Dr Bui and his team are on a mission to enable real-time genomic epidemiology during ongoing outbreaks such as COVID-19 and develop IQ-TREE 3.0 complete with updates to address feedback from hundreds of scientists who contacted them during the pandemic. 

The work will be jointly conducted between the ANU School of Computing and School of Biology, where Dr Lanfear will be the main point of contact. Dr Bui said the School of Biology has a very strong department in ecology and evolution with well-known academics such as Craig Moritz, Lindell Bromham, Gavin Huttley, Michael Jennions, and Scott Keogh.

“The idea is that computer scientists will develop and implement new models and methods while biologists cover data analysis,” Dr Bui said, anticipating that Amanda Barnard and Yu Lin — of the newly established computational science cluster — will be invaluable contributors.

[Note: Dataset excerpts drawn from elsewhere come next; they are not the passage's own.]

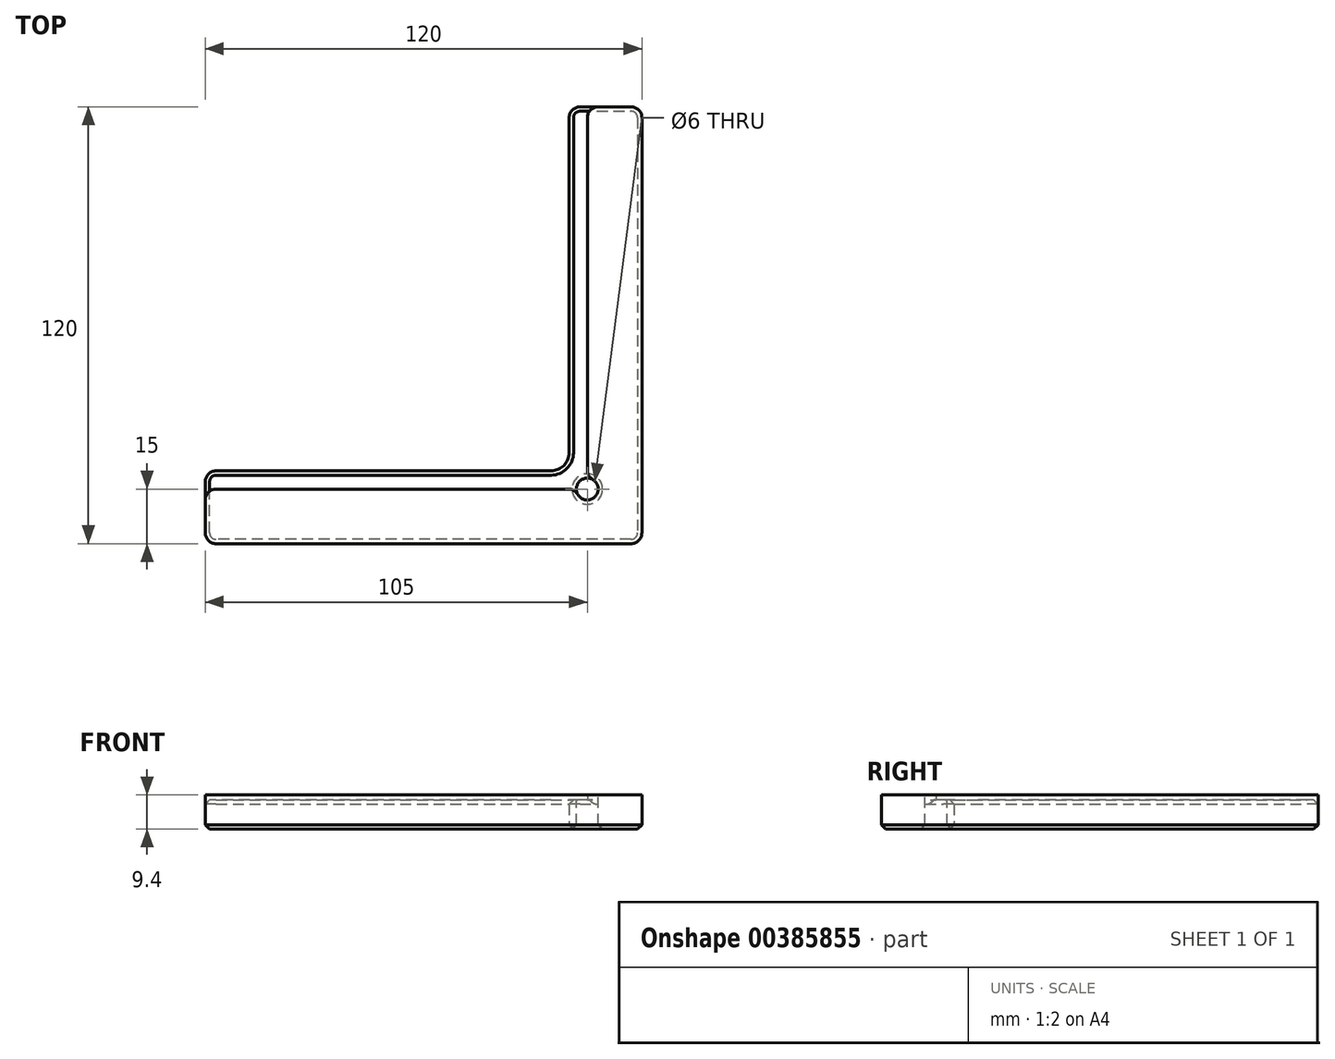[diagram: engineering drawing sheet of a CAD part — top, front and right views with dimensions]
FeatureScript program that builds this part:
annotation { "Feature Type Name" : "Feature", "Feature Type Description" : "" }
export const myFeature = defineFeature(function(context is Context, id is Id, definition is map)
    precondition{}
    {
        {
            var Q0;
            Q0=qCreatedBy(makeId("Top.planeOp"),FACE);
            var sketch = newSketch(context, id + "F0", { "sketchPlane" : qUnion([Q0])});
            skLineSegment(sketch, "E0", {"start": v(0, 120) * mm, "end": v(0, 0) * mm});
            skLineSegment(sketch, "E1", {"start": v(0, 0) * mm, "end": v(-120, 0) * mm});
            skLineSegment(sketch, "E2", {"start": v(-120, 0) * mm, "end": v(-120, 20) * mm});
            skLineSegment(sketch, "E3", {"start": v(-120, 20) * mm, "end": v(-20, 20) * mm});
            skLineSegment(sketch, "E4", {"start": v(-20, 20) * mm, "end": v(-20, 120) * mm});
            skLineSegment(sketch, "E5", {"start": v(-20, 120) * mm, "end": v(0, 120) * mm});
            skSolve(sketch);
        }
        {
            var Q0;
            Q0 = qSketchRegion(id + "F0", true);
            extrude(context, id + "F1", {"entities" : qUnion([Q0]), "depth" : 8 * mm});
        }
        {
            var Q0;
            Q0=makeQuery(id+"F1.opExtrude","CAP_FACE",FACE,{"disambiguationData":[OSD([sQuery(id+"F0.wireOp",EDGE,"E0"),sQuery(id+"F0.wireOp",EDGE,"E1"),sQuery(id+"F0.wireOp",EDGE,"E2"),sQuery(id+"F0.wireOp",EDGE,"E3"),sQuery(id+"F0.wireOp",EDGE,"E4"),sQuery(id+"F0.wireOp",EDGE,"E5")])],"isStart":false});
            var sketch = newSketch(context, id + "F2", { "sketchPlane" : qUnion([Q0])});
            skLineSegment(sketch, "E6.0", {"start": v(0, 0) * mm, "end": v(-120, 0) * mm});
            skLineSegment(sketch, "E6.1", {"start": v(0, 120) * mm, "end": v(0, 0) * mm});
            skLineSegment(sketch, "E7", {"start": v(-120, 0) * mm, "end": v(-120, 15) * mm});
            skLineSegment(sketch, "E8", {"start": v(-120, 15) * mm, "end": v(-15, 15) * mm});
            skLineSegment(sketch, "E9", {"start": v(-15, 15) * mm, "end": v(-15, 120) * mm});
            skLineSegment(sketch, "E10", {"start": v(-15, 120) * mm, "end": v(0, 120) * mm});
            skSolve(sketch);
        }
        {
            var Q0;
            Q0 = qSketchRegion(id + "F2", true);
            extrude(context, id + "F3", {"entities" : qUnion([Q0]), "operationType" : NewBodyOperationType.ADD, "depth" : 1.4 * mm});
        }
        {
            var Q0;
            Q0=makeQuery(id+"F3.opExtrude","CAP_FACE",FACE,{"disambiguationData":[OSD([sQuery(id+"F2.wireOp",EDGE,"E6.0"),sQuery(id+"F2.wireOp",EDGE,"E6.1"),sQuery(id+"F2.wireOp",EDGE,"E7"),sQuery(id+"F2.wireOp",EDGE,"E8"),sQuery(id+"F2.wireOp",EDGE,"E9"),sQuery(id+"F2.wireOp",EDGE,"E10")])],"isStart":false});
            var sketch = newSketch(context, id + "F4", { "sketchPlane" : qUnion([Q0])});
            skCircle(sketch, "E11", {"center": v(-15, 15) * mm, "radius": 3 * mm});
            skSolve(sketch);
        }
        {
            var Q0;
            Q0 = qSketchRegion(id + "F4", true);
            extrude(context, id + "F5", {"entities" : qUnion([Q0]), "operationType" : NewBodyOperationType.REMOVE, "endBound" : BoundingType.THROUGH_ALL, "oppositeDirection" : true, "depth" : 25 * mm});
        }
        {
            var Q0;
            Q0=makeQuery(id+"F1.opExtrude","SWEPT_EDGE",EDGE,{"disambiguationData":[OSD([sQuery(id+"F0.wireOp",EDGE,"E3"),sQuery(id+"F0.wireOp",EDGE,"E4")])]});
            fillet(context, id + "F6", {"entities" : qUnion([Q0]), "radius" : 5 * mm, "tangentPropagation" : true, "allowEdgeOverflow" : false});
        }
        {
            var Q0;
            Q0=makeQuery(id+"F3.boolean.opBoolean","MERGE",EDGE,{"derivedFrom":[makeQuery(id+"F1.opExtrude","SWEPT_EDGE",EDGE,{"disambiguationData":[OSD([sQuery(id+"F0.wireOp",EDGE,"E0"),sQuery(id+"F0.wireOp",EDGE,"E1")])]}),makeQuery(id+"F3.opExtrude","SWEPT_EDGE",EDGE,{"disambiguationData":[OSD([sQuery(id+"F2.wireOp",EDGE,"E6.0"),sQuery(id+"F2.wireOp",EDGE,"E6.1")])]})]});
            var Q1;
            Q1=makeQuery(id+"F3.boolean.opBoolean","MERGE",EDGE,{"derivedFrom":[makeQuery(id+"F1.opExtrude","SWEPT_EDGE",EDGE,{"disambiguationData":[OSD([sQuery(id+"F0.wireOp",EDGE,"E0"),sQuery(id+"F0.wireOp",EDGE,"E5")])]}),makeQuery(id+"F3.opExtrude","SWEPT_EDGE",EDGE,{"disambiguationData":[OSD([sQuery(id+"F2.wireOp",EDGE,"E6.1"),sQuery(id+"F2.wireOp",EDGE,"E10")])]})]});
            var Q2;
            Q2=makeQuery(id+"F1.opExtrude","SWEPT_EDGE",EDGE,{"disambiguationData":[OSD([sQuery(id+"F0.wireOp",EDGE,"E4"),sQuery(id+"F0.wireOp",EDGE,"E5")])]});
            var Q3;
            Q3=makeQuery(id+"F1.opExtrude","SWEPT_EDGE",EDGE,{"disambiguationData":[OSD([sQuery(id+"F0.wireOp",EDGE,"E2"),sQuery(id+"F0.wireOp",EDGE,"E3")])]});
            var Q4;
            Q4=makeQuery(id+"F3.boolean.opBoolean","MERGE",EDGE,{"derivedFrom":[makeQuery(id+"F1.opExtrude","SWEPT_EDGE",EDGE,{"disambiguationData":[OSD([sQuery(id+"F0.wireOp",EDGE,"E1"),sQuery(id+"F0.wireOp",EDGE,"E2")])]}),makeQuery(id+"F3.opExtrude","SWEPT_EDGE",EDGE,{"disambiguationData":[OSD([sQuery(id+"F2.wireOp",EDGE,"E6.0"),sQuery(id+"F2.wireOp",EDGE,"E7")])]})]});
            var Q5;
            Q5=makeQuery(id+"F3.opExtrude","SWEPT_EDGE",EDGE,{"disambiguationData":[OSD([sQuery(id+"F0.wireOp",EDGE,"E2"),sQuery(id+"F2.wireOp",EDGE,"E7"),sQuery(id+"F2.wireOp",EDGE,"E8")])]});
            var Q6;
            Q6=makeQuery(id+"F5.boolean.opBoolean","INTERSECT",EDGE,{"derivedFrom":[makeQuery(id+"F3.opExtrude","SWEPT_FACE",FACE,{"disambiguationData":[OSD([sQuery(id+"F2.wireOp",EDGE,"E9")])]}),makeQuery(id+"F5.opExtrude","SWEPT_FACE",FACE,{"disambiguationData":[OSD([sQuery(id+"F4.wireOp",EDGE,"E11")])]})]});
            var Q7;
            Q7=makeQuery(id+"F5.boolean.opBoolean","INTERSECT",EDGE,{"derivedFrom":[makeQuery(id+"F3.opExtrude","SWEPT_FACE",FACE,{"disambiguationData":[OSD([sQuery(id+"F2.wireOp",EDGE,"E8")])]}),makeQuery(id+"F5.opExtrude","SWEPT_FACE",FACE,{"disambiguationData":[OSD([sQuery(id+"F4.wireOp",EDGE,"E11")])]})]});
            var Q8;
            Q8=makeQuery(id+"F3.opExtrude","SWEPT_EDGE",EDGE,{"disambiguationData":[OSD([sQuery(id+"F0.wireOp",EDGE,"E5"),sQuery(id+"F2.wireOp",EDGE,"E9"),sQuery(id+"F2.wireOp",EDGE,"E10")])]});
            fillet(context, id + "F7", {"entities" : qUnion([Q0, Q1, Q2, Q3, Q4, Q5, Q6, Q7, Q8]), "radius" : 3 * mm, "tangentPropagation" : true, "allowEdgeOverflow" : false});
        }
        {
            var Q0;
            Q0=makeQuery(id+"F1.opExtrude","CAP_EDGE",EDGE,{"disambiguationData":[OSD([sQuery(id+"F0.wireOp",EDGE,"E4")])],"isStart":false});
            chamfer(context, id + "F8", {"entities" : qUnion([Q0]), "width" : 1.2 * mm, "tangentPropagation" : true});
        }
        {
            var Q0;
            Q0=makeQuery(id+"F1.opExtrude","CAP_EDGE",EDGE,{"disambiguationData":[OSD([sQuery(id+"F0.wireOp",EDGE,"E1")])],"isStart":true});
            var Q1;
            Q1=makeQuery(id+"F5.boolean.opBoolean","INTERSECT",EDGE,{"derivedFrom":[makeQuery(id+"F1.opExtrude","CAP_FACE",FACE,{"disambiguationData":[OSD([sQuery(id+"F0.wireOp",EDGE,"E0"),sQuery(id+"F0.wireOp",EDGE,"E1"),sQuery(id+"F0.wireOp",EDGE,"E2"),sQuery(id+"F0.wireOp",EDGE,"E3"),sQuery(id+"F0.wireOp",EDGE,"E4"),sQuery(id+"F0.wireOp",EDGE,"E5")])],"isStart":true}),makeQuery(id+"F5.opExtrude","SWEPT_FACE",FACE,{"disambiguationData":[OSD([sQuery(id+"F4.wireOp",EDGE,"E11")])]})]});
            chamfer(context, id + "F9", {"entities" : qUnion([Q0, Q1]), "width" : 1.2 * mm, "tangentPropagation" : true});
        }
    });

“In the next couple of years I think we'll make big progress on 'real time' phylogenetics, where we continuously update phylogenetic trees for use in public health situations like SARS-CoV-2,” said Dr Lanfear.

The team also expects to make progress on accounting for recombination and hybridisation thanks to a grant from the Australian Research Council (ARC), and on estimating better models of evolution that more accurately reflect reality. And Dr Bui’s PhD student Nhan Trong Ly is extending IQ-TREE so that it can simulate datasets.